TEXT SEGMENT »

★ ★ ★ ★

# Urdu: ٹھاٹیں مارنا



## Gope

Ibne Safi describes how a man reaches the place of a mishap:

...لیکن وہاں تک پہنچنے کے لیے اسے خاصی جدوجہد کرنی پڑی کیونکہ چاروں طرف آدمیوں کا سمندر ٹھاٹیں مار رہا تھا... 
what is ٹھاٹیں مارنا ? Thanks.


----------



## Qureshpor

^ As a matter of interest, have you tried searching for this in an Urdu dictionary?


----------



## Gope

Qureshpor said:


> ^ As a matter of interest, have you tried searching for this in an Urdu dictionary?


Yes, indeed, I did not find it in Platts, and Hindi Sabdasagar directed me to ठाट, but I could not follow the Hindi meaning given therein for ठाट मारना.


----------



## Chhaatr

Gope jii, I'm sorry can't help you with _ThaaTeN_ as I too haven't come across this word.  I can understand your difficulty.  Explaining _ThaaT maarnaa_ would probably be off topic in this thread.  Perhaps if you could open a new thread on that, others would surely chip in.


----------



## sapnachaandni

According to “فیروز اللغات”i:
ٹھاٹھیں مارنا۔  پانی کا اونچی اونچی پر شور موجیں مارنا​


----------



## Chhaatr

sapnachaandni said:


> According to “فیروز اللغات”i:
> ٹھاٹھیں مارنا۔  پانی کا اونچی اونچی پر شور موجیں مارنا​



Could you please transliterate?

What I could understand from this post is:

_ThaaTheN maarnaa - paanii kaa uuNchii uuNchii par (?) shor maujeN maarnaa

_Please do correct my (mis)understanding.


----------



## Qureshpor

A "sea of people" *surging forward* (like a wave).

★ ★ ★ ★

RECORD EXTRACTS »
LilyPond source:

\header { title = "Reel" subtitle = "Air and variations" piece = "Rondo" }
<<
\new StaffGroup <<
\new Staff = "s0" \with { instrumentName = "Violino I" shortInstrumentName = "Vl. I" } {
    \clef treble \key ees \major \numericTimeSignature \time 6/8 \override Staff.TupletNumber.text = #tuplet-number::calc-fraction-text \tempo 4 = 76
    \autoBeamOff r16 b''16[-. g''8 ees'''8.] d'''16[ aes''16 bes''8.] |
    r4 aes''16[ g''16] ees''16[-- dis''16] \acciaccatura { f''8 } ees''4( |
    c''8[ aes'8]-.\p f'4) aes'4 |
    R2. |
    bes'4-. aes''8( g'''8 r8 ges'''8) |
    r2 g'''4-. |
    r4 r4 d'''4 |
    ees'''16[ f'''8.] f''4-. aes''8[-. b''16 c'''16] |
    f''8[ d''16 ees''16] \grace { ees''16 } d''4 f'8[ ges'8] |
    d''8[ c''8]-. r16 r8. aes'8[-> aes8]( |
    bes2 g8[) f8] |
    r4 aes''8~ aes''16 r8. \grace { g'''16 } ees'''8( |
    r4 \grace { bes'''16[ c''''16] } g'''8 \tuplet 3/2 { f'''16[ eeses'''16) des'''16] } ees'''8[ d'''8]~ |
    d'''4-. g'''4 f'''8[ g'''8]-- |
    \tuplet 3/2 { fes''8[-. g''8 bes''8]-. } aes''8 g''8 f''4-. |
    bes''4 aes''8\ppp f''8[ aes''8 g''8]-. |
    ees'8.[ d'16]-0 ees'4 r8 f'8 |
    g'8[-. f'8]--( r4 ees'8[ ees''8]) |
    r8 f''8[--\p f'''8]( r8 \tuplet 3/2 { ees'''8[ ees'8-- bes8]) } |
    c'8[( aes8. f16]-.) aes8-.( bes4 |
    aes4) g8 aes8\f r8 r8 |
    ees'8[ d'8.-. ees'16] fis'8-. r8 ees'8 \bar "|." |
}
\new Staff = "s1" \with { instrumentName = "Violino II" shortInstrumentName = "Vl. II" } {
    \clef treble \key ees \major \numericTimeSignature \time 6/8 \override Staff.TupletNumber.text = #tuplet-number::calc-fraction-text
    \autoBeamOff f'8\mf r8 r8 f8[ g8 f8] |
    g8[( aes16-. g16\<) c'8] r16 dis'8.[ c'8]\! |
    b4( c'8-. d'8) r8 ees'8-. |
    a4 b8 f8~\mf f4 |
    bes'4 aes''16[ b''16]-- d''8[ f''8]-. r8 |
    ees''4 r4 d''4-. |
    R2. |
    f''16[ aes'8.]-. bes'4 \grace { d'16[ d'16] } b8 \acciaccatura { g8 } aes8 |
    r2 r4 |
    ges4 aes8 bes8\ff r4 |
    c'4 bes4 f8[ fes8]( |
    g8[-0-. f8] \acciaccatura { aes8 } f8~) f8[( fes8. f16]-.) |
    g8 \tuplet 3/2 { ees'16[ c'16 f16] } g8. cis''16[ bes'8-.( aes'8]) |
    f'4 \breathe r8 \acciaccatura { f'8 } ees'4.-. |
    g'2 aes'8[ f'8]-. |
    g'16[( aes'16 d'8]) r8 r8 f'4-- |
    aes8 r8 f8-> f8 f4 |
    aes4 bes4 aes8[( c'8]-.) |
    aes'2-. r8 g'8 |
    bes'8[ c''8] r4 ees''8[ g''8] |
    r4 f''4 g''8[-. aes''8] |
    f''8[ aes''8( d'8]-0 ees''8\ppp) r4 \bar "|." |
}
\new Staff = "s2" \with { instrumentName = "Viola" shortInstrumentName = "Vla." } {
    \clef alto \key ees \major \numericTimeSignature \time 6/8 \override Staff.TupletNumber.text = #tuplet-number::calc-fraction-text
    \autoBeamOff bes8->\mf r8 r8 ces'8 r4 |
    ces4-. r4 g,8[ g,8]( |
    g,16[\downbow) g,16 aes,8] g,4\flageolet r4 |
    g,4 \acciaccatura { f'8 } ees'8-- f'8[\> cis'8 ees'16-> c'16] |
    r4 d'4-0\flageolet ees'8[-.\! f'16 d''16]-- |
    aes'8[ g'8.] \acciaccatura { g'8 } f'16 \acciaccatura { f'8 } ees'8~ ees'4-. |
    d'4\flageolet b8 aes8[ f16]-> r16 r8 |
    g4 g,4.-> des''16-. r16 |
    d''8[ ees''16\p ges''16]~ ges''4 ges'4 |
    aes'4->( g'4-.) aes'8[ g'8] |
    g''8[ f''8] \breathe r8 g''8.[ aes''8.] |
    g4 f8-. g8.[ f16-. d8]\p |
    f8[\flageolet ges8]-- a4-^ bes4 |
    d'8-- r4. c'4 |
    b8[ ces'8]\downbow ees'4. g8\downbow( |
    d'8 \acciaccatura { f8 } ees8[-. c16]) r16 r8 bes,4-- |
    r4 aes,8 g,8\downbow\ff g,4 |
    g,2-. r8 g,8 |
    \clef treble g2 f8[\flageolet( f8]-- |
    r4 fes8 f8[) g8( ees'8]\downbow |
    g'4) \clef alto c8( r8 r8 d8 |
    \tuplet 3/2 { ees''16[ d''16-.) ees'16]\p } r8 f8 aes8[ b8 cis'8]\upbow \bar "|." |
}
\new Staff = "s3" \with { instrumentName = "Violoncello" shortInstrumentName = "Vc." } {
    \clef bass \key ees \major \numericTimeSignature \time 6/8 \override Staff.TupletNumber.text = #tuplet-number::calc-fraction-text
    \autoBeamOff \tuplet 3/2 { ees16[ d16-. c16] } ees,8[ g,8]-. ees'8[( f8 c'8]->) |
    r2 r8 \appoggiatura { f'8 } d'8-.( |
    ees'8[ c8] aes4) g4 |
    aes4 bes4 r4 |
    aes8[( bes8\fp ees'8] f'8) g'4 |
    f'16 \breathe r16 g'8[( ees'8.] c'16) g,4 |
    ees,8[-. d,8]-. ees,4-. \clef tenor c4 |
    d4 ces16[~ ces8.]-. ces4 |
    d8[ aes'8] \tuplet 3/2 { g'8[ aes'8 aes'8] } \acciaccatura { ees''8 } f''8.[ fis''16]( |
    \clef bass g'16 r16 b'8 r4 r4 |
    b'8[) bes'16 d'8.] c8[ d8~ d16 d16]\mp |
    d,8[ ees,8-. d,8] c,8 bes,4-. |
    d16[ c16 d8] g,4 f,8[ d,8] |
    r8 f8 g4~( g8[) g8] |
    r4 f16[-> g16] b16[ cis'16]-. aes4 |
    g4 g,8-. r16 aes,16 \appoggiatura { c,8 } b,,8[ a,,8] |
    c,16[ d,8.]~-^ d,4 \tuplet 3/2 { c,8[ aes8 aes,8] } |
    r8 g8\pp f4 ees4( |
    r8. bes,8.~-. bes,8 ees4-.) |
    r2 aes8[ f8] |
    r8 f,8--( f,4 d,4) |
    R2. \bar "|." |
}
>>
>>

★ ★ ★ ★

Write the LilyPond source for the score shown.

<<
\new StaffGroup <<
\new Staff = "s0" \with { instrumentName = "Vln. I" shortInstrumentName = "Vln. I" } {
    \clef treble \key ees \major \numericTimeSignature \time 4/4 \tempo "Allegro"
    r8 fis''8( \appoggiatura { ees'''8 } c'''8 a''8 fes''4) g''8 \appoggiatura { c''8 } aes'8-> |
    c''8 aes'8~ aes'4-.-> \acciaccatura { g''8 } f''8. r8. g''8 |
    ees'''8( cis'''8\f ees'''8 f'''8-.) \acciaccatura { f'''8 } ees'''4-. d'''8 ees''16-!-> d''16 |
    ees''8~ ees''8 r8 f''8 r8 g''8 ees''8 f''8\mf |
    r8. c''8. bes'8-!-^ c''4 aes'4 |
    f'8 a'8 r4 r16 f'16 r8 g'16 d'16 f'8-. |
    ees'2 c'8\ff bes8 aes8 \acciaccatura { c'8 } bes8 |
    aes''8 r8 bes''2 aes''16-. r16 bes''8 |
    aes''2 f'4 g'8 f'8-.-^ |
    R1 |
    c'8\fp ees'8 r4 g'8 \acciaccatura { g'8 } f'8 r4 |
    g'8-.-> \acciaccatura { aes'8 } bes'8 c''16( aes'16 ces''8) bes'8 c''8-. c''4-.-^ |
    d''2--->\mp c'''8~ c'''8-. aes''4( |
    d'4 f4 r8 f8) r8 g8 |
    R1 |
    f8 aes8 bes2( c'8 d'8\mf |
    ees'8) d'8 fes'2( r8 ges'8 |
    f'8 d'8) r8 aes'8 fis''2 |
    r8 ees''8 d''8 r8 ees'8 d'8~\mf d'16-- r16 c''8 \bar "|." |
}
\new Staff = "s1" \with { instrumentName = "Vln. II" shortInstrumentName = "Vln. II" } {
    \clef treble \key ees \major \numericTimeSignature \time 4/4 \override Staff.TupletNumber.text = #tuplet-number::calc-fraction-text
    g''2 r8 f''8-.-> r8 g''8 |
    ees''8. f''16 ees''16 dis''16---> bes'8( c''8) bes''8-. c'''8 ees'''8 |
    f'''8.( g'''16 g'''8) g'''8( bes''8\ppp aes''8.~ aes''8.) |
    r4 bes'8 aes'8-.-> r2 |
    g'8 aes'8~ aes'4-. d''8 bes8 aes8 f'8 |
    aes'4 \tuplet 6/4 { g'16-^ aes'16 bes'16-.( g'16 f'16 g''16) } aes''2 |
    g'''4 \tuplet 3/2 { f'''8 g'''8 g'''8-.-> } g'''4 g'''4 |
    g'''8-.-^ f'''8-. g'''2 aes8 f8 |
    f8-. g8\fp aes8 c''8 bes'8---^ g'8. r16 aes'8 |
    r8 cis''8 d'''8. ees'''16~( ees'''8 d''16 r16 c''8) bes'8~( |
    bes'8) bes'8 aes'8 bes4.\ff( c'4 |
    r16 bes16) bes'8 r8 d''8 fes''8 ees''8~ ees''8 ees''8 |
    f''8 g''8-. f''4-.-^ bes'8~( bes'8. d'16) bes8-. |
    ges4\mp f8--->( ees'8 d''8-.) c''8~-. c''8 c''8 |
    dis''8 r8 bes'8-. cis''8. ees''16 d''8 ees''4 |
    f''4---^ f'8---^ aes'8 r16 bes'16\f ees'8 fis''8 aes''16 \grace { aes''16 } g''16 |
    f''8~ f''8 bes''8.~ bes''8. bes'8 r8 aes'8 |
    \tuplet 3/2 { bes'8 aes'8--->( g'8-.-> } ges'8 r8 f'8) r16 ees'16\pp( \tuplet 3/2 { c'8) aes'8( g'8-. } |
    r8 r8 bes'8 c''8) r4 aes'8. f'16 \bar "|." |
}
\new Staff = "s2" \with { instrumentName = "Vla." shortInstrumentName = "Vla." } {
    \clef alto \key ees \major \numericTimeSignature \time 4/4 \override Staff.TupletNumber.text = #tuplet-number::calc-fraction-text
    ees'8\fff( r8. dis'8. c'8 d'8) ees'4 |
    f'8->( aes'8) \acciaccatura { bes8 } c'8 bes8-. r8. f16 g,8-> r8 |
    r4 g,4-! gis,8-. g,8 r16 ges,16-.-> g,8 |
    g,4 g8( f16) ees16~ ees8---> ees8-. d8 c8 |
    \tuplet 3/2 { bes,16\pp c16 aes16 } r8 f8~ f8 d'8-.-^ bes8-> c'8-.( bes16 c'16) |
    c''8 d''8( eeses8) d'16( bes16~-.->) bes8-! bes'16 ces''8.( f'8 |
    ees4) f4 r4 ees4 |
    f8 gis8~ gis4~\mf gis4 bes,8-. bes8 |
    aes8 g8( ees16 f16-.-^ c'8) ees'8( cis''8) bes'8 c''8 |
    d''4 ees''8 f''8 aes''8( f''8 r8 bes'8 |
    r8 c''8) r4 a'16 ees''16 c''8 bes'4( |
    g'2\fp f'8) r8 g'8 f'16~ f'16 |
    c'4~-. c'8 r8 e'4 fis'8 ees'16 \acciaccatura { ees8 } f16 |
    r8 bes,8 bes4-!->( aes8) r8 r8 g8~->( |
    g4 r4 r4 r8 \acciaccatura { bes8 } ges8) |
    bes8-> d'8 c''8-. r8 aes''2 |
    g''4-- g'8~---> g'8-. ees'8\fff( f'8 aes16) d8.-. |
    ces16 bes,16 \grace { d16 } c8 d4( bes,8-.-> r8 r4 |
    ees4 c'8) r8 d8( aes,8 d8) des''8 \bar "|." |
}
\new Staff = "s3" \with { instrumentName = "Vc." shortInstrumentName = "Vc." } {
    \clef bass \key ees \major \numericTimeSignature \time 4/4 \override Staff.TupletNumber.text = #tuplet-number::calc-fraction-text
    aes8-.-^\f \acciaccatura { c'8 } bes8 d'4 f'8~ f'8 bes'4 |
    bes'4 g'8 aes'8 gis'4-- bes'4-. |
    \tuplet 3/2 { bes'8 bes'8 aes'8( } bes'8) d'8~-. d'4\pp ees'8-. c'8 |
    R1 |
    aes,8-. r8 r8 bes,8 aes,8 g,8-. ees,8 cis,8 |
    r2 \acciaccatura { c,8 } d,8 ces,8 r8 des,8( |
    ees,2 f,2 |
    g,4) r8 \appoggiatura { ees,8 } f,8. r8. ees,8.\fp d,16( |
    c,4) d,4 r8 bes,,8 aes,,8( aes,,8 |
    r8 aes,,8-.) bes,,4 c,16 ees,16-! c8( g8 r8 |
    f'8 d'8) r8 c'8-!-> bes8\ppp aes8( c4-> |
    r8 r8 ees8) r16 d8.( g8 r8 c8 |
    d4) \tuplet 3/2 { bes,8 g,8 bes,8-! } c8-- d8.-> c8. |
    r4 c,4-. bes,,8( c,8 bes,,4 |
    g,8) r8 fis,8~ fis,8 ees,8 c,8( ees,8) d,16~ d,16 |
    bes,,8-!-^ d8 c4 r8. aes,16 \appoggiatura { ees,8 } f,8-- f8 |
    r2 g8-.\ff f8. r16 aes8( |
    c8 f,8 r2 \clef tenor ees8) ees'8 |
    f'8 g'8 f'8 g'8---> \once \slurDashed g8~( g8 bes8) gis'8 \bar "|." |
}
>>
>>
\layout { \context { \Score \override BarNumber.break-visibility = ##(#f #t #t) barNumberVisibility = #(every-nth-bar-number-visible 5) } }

★ ★ ★ ★

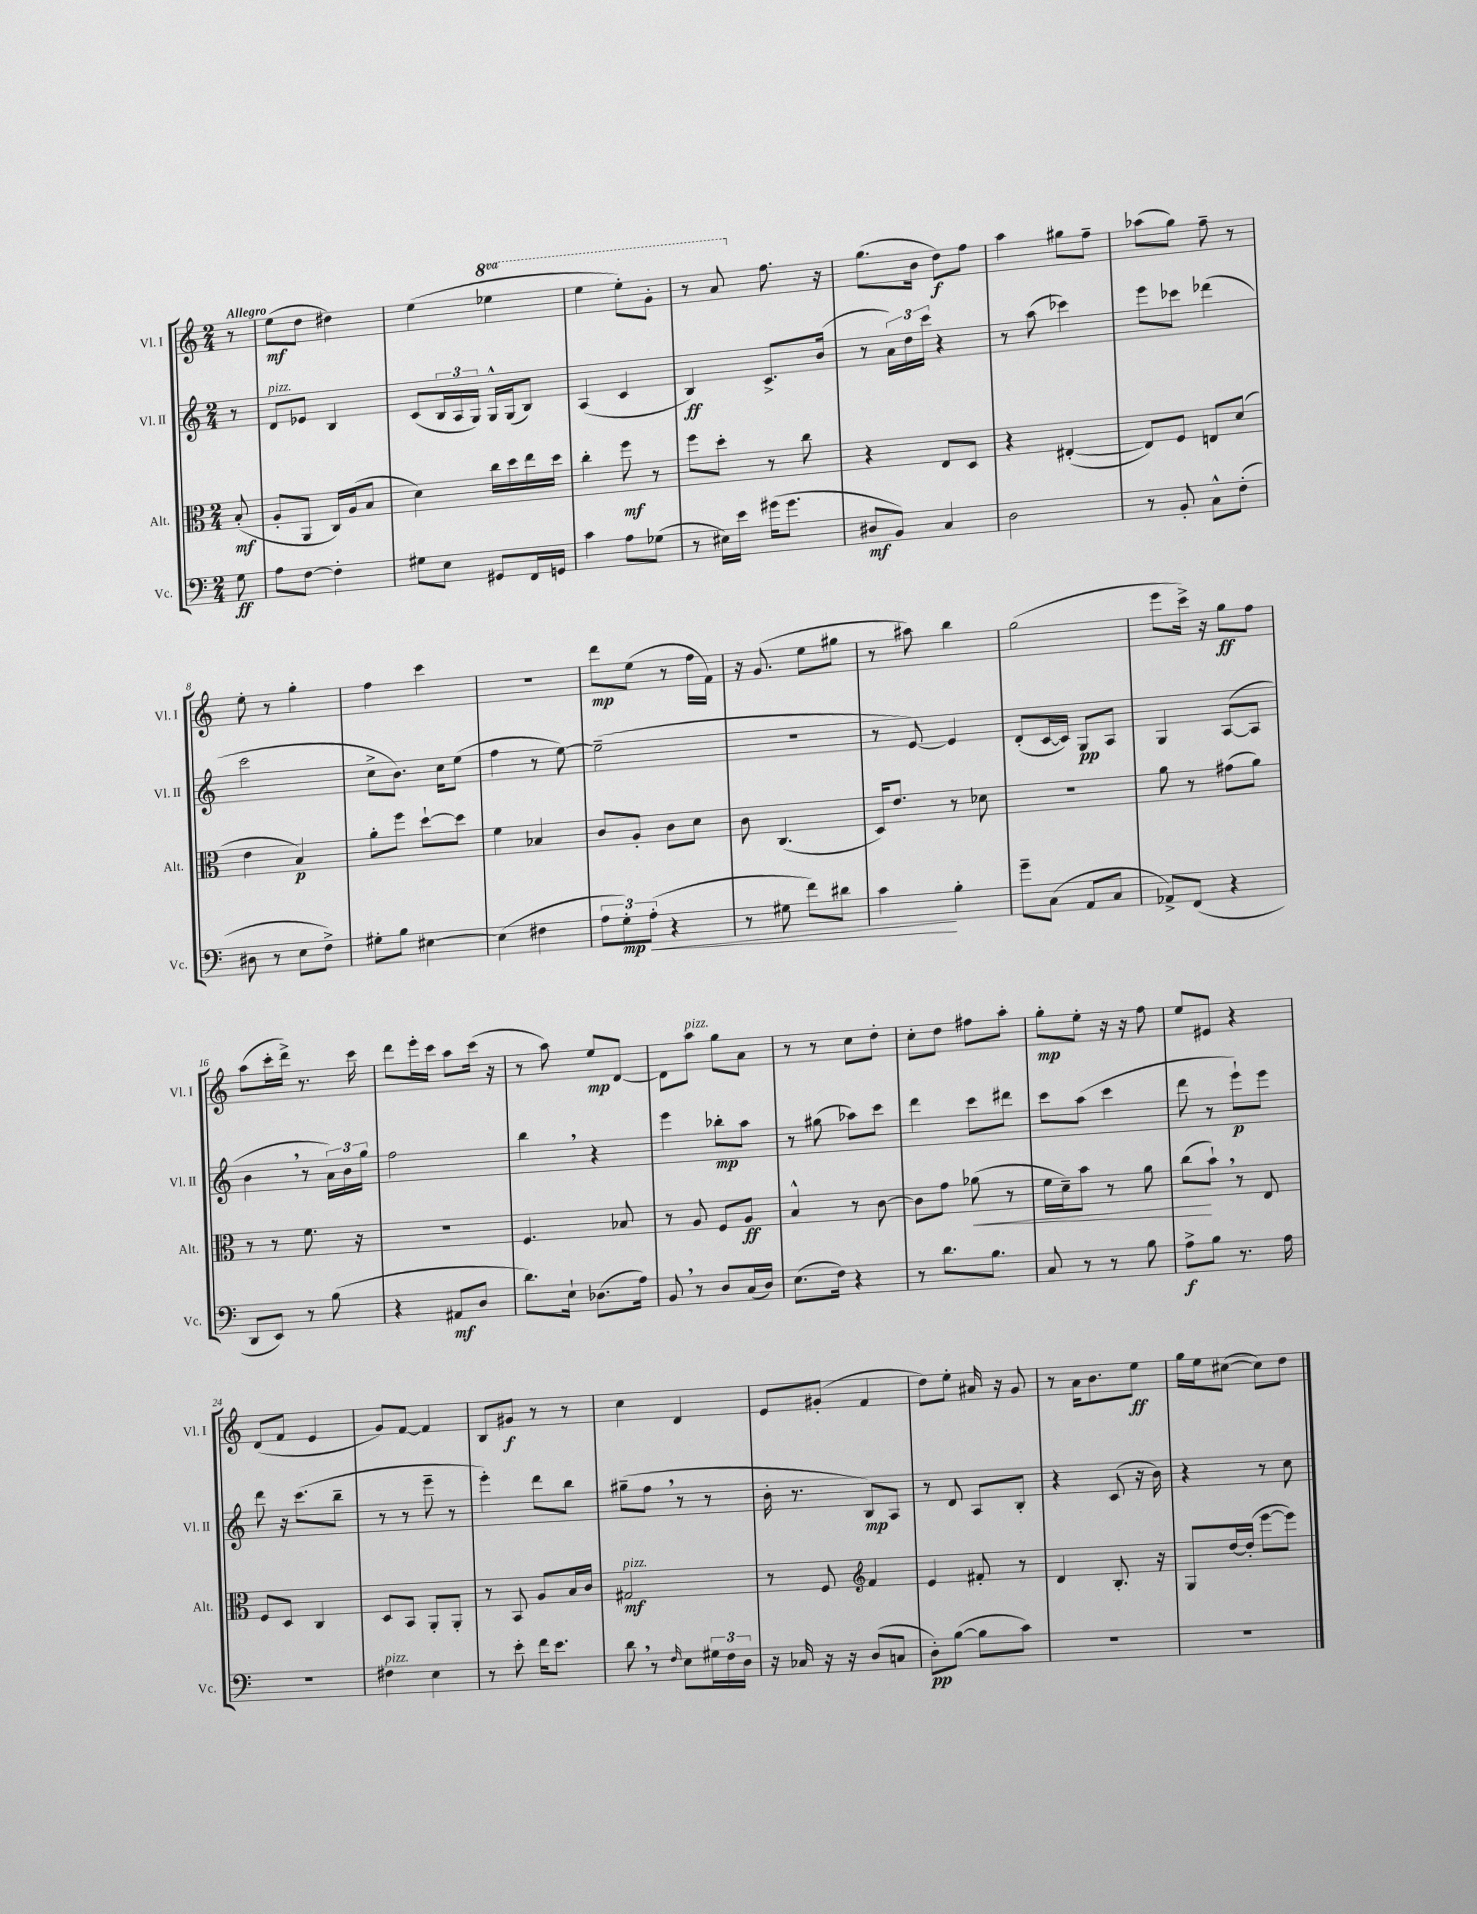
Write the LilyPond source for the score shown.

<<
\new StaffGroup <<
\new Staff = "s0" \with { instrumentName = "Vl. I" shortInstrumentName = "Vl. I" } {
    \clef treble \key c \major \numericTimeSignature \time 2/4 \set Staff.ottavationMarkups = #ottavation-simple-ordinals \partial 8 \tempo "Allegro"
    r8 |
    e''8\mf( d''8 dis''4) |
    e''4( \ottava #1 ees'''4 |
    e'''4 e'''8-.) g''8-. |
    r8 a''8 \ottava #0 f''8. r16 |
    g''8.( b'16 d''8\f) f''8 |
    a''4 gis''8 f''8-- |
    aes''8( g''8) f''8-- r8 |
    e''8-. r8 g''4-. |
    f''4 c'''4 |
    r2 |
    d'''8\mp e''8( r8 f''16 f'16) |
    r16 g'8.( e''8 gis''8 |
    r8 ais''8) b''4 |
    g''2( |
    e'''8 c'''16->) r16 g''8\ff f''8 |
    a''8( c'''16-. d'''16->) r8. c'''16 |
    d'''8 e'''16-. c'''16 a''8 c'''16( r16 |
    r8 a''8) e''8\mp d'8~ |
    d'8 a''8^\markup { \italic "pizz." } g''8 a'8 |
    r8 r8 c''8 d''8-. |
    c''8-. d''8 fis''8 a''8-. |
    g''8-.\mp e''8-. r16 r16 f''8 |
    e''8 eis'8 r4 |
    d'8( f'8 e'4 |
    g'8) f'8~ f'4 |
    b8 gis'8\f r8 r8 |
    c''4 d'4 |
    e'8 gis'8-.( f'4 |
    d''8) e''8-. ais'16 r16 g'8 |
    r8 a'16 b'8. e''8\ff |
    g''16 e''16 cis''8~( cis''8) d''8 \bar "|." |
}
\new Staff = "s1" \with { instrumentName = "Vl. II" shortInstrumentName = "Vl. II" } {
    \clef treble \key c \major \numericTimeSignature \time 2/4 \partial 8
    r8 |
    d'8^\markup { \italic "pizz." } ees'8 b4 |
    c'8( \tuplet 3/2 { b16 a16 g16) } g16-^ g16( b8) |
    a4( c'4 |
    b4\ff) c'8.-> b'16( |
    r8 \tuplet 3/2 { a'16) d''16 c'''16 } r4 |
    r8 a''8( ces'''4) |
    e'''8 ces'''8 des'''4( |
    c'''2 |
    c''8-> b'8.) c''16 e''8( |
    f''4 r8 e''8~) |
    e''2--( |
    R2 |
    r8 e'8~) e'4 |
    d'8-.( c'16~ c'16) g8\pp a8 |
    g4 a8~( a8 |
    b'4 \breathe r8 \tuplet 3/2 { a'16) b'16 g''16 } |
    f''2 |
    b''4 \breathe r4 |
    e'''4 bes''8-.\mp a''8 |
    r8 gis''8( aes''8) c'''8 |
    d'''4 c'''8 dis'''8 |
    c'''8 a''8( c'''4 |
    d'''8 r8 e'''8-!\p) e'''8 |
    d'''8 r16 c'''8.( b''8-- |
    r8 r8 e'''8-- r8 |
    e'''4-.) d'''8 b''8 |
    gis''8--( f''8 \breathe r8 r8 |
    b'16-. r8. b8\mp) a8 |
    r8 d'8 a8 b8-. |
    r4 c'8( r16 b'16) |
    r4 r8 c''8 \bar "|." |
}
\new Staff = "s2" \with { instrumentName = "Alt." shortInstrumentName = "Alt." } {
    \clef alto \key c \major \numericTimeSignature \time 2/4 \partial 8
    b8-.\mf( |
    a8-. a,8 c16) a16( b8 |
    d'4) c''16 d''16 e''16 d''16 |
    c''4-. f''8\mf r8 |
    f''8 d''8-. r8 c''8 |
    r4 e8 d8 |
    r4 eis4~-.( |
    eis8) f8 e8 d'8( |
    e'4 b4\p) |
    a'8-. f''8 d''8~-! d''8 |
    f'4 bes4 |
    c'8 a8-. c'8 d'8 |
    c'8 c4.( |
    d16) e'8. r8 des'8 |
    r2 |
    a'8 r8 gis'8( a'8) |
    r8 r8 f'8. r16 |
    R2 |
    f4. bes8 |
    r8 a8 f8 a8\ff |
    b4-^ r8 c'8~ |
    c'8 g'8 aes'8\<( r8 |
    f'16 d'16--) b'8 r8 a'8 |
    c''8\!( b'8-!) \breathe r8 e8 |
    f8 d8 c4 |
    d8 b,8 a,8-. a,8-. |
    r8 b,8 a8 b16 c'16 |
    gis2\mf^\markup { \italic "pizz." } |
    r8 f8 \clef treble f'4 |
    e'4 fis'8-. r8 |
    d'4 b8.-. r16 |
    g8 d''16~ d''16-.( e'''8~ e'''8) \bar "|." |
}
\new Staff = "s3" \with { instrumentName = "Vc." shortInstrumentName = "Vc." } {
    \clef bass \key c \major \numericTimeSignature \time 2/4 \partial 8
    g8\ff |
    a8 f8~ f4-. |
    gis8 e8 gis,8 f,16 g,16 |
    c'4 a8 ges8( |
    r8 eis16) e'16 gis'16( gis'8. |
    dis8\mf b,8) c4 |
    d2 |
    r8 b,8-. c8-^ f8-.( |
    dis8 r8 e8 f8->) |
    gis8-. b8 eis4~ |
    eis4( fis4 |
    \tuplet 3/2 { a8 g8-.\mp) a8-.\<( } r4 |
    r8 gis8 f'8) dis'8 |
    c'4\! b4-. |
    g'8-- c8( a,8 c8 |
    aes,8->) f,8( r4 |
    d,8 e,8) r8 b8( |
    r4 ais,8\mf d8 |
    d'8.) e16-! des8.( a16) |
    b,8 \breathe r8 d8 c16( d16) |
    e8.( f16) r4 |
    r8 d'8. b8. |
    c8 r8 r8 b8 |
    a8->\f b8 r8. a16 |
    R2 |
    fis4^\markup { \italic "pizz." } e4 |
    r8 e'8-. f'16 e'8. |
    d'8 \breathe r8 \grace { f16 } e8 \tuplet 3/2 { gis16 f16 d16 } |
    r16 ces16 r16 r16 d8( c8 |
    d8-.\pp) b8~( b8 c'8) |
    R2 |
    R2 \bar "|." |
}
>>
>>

★ ★ ★ ★

COMPLETE THE FOLLOWING »
a) Answer these questions about the thread on the Urdu phrase ٹھاٹیں مارنا:
(i) In which dictionary did Gope fail to find the phrase?
(ii) Which dictionary does sapnachaandni quote?
(iii) In Qureshpor's last post, what is the "sea of people" doing?
b) Carry on the forum thread about the Urdu phrase ٹھاٹیں مارنا from where it stops.
The rows are separate material, unrelated to the forum thread on the Urdu phrase.

TASK RESULTS »
a)
(i) Platts.
(ii) فیروز اللغات.
(iii) It is surging forward, like a wave.

b)
----------



## sapnachaandni

Chhaatr said:


> _ThaaTheN maarnaa - paanii kaa uuNchii uuNchii par (?) shor maujeN maarnaa
> 
> _


ThaaTheN maarnaa - paanii kaa uuNchii uuNchii "*pur*-shor" maujeN maarnaa


----------



## Gope

sapnachaandni said:


> According to “فیروز اللغات”i:
> ٹھاٹھیں مارنا۔  پانی کا اونچی اونچی پر شور موجیں مارنا​


Shukriya, sapnachaandni saaHibaa, so he is saying picturesquely that there was a sea of humanity making high and noisy waves.


----------



## Gope

Chhaatr said:


> Could you please transliterate?
> 
> What I could understand from this post is:
> 
> _ThaaTheN maarnaa - paanii kaa uuNchii uuNchii par (?) shor maujeN maarnaa
> 
> _Please do correct my (mis)understanding.


Chhaatr ji, I think it is pur shor, like pur asraar= mysterious, full of mystery. I trust I am not wrong!


----------



## Gope

Qureshpor said:


> A "sea of people" *surging forward* (like a wave).


Very happy with this idiomatic translation, QP SaaHib.


----------



## Chhaatr

bahut shukriyah sapnachaandni jii and Gope jii.


----------



## sapnachaandni

Gope said:


> Chhaatr ji, I think it is pur shor, like pur asraar= mysterious, full of mystery. I trust I am not wrong!



you're right Gope jii. 

"pur" means भरपूर (bharpuur), भरा हुआ (bharaa hu'aa)


----------



## Qureshpor

Qureshpor said:


> A "sea of people" *surging forward* (like a wave).


I would like to add that the word is actually "ThaaTh" which in Punjabi, yes Punjabi, is a feminine noun meaning "a wave". So, my guess is that "ThaaTeN maarnaa" is a conjunct verb made on the Punjabi pattern. I too could not find "ThaaT", as a feminine noun, in any of the older Urdu dictionaries.


----------



## Qureshpor

sapnachaandni said:


> According to “فیروز اللغات”i:
> ٹھاٹھیں مارنا۔  پانی کا اونچی اونچی پر شور موجیں مارنا​


پانی کا اونچا اونچا پُر شور موجیں مارنا؟


----------



## Gope

Qureshpor said:


> پانی کا اونچا اونچا پُر شور موجیں مارنا؟


But it is kii in that famous song: tuu gangaa kii mauj...तू गंगा की मौज...


----------



## Qureshpor

uuNchaa uuNchaa goes with paanii.


----------



## Gope

Qureshpor said:


> uuNchaa uuNchaa goes with paanii.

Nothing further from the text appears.